Clustering can be considered the most important unsupervised learning problem . So, as every other problem of this kind,
        it deals with finding a structure in a collection of unlabeled data. A loose definition of clustering could be “the process
        of organizing objects into groups whose members are similar in some way”.   A cluster is therefore a collection of objects which are
            “similar” between them and are “dissimilar” to the objects belonging to other clusters.   
 
         
 
        Distance-based Clustering :  
 
        Given a set of points, with a notion of distance between points, grouping the points into some number of clusters, such that 
 
        1. internal (within the cluster) distances should be small i.e members of clusters are close/similar to each other. 
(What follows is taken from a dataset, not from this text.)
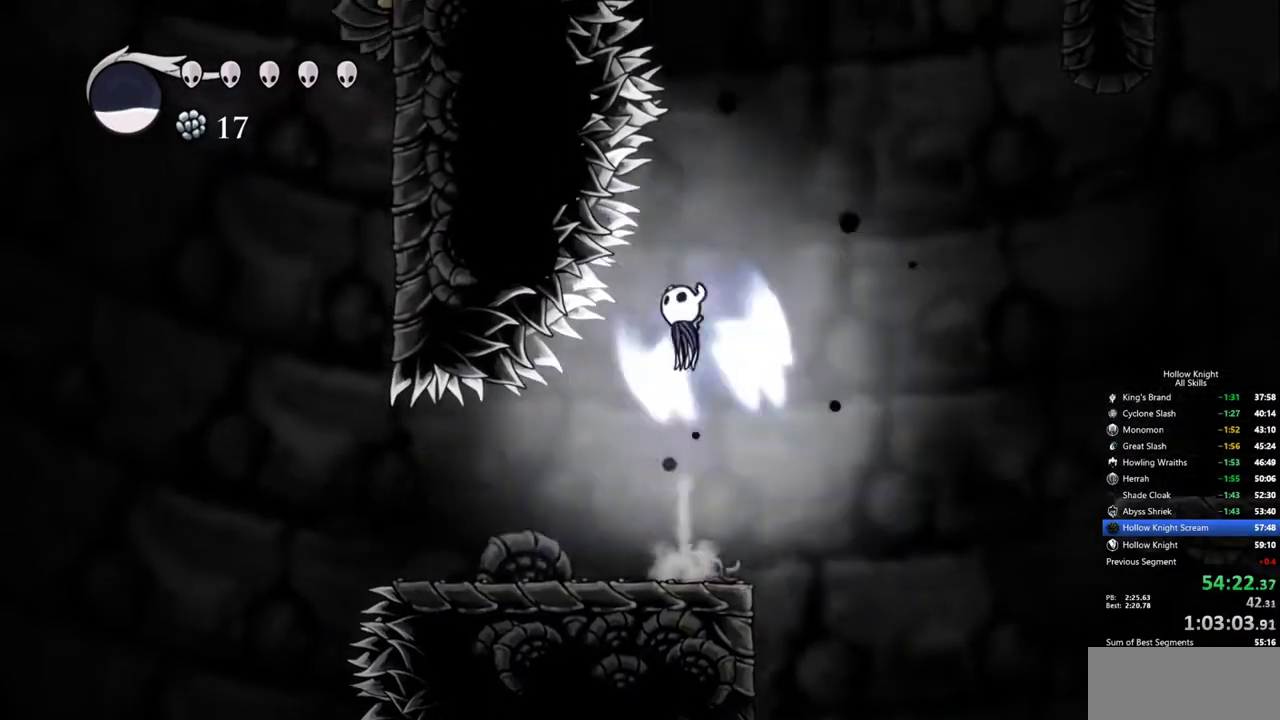
{"keys": ["down"], "events": [[67, "down", "down"]]}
        2. external (intra-cluster) distances should be large i.e. members of different clusters are dissimilar. 
 
        The goal of clustering is to determine the internal grouping in a set of unlabeled data. 
 
         Clustering Algorithms : 
        Clustering algorithms may be classified as listed below: 
 
        1. Exclusive Clustering 
        2. Overlapping Clustering 
        3. Hierarchical Clustering 
        4. Probabilistic Clustering 
 
         Most used clustering algorithms are :  
        1. K-means 
        2. Fuzzy K-means 
        3. Hierarchical clustering 
        4. Mixture of Gaussians 
 
        K-means is an exclusive clustering algorithm, Fuzzy K-means is an overlapping clustering algorithm, Hierarchical
            clustering is obvious and lastly Mixture of Gaussians is a probabilistic clustering algorithm. 
 
        K Means Clustering
          
         
 
 
        Hierarchical clustering (Agglomerative and Divisive clustering) :  
 
        hierarchical clustering analysis is a method of cluster analysis which seeks to build a hierarchy of clusters i.e.
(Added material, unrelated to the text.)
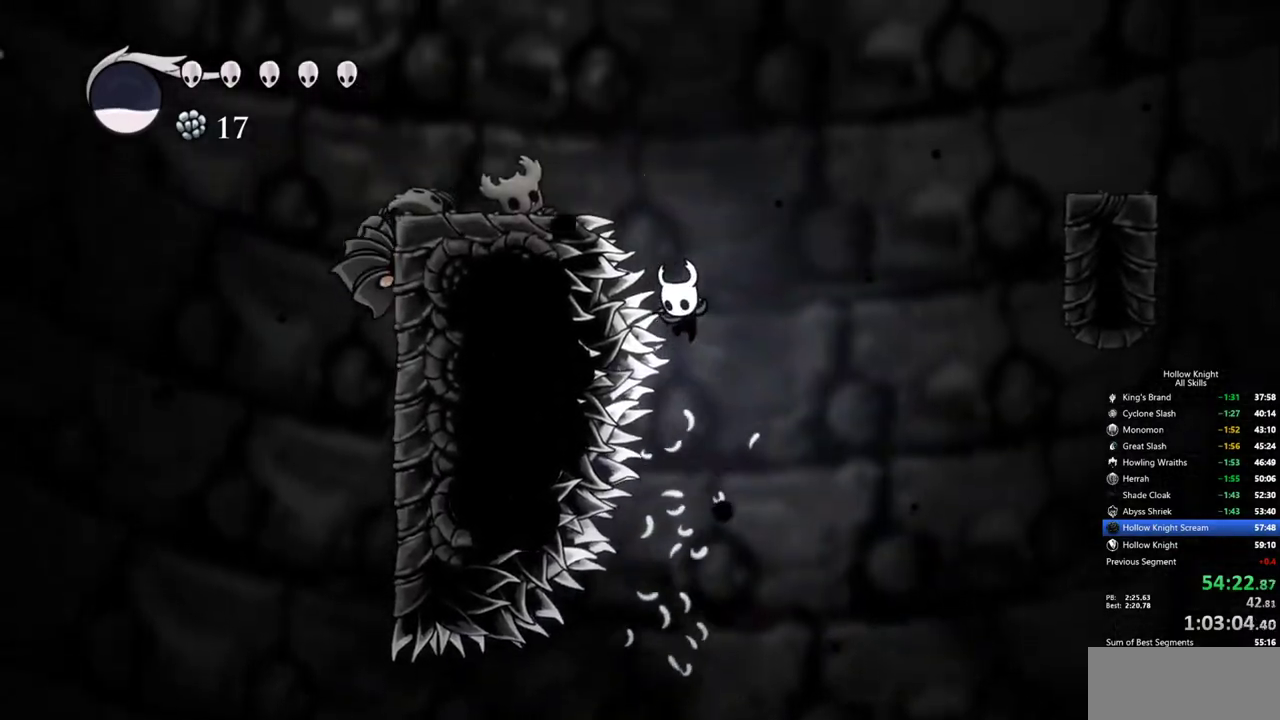
{"keys": ["down"], "events": []}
        tree type structure based on the hierarchy. 
 
        A Hierarchical clustering method works via grouping data into a tree of clusters. Hierarchical clustering begins by treating
        every data points as a separate cluster. Then, it repeatedly executes the subsequent steps: 
         1. Identify the 2 clusters which can be closest together, and 
          2. Merge the 2 maximum comparable clusters. We need to continue these steps until all the clusters are merged together.  
 
        In Hierarchical Clustering, the aim is to produce a hierarchical series of nested clusters. A diagram called  Dendrogram 
        (A Dendrogram is a tree-like diagram that statistics the sequences of merges or splits) graphically represents this hierarchy
        and is an inverted tree that describes the order in which factors are merged (bottom-up view) or cluster are break up (top-down view).
        
 
         The basic method to generate hierarchical clustering are :  Agglomerative and Divisive 
 
 
        
 
 
 
 
        
 
 
 
 
         Hierarchical Agglomerative vs Divisive clustering –  
 
        1. Divisive clustering is more complex as compared to agglomerative clustering. 
 
        2. Divisive clustering is more efficient if we do not generate a complete hierarchy all the way down to individual data leaves. 
 
        3. Time complexity of a naive agglomerative clustering is O(n3) but it can be brought down to O(n2). Whereas for divisive clustering given
        a fixed number of top levels, using an efficient algorithm like K-Means, divisive algorithms are linear in the number
        of patterns and clusters. 
 
        4. Divisive algorithm is also more accurate.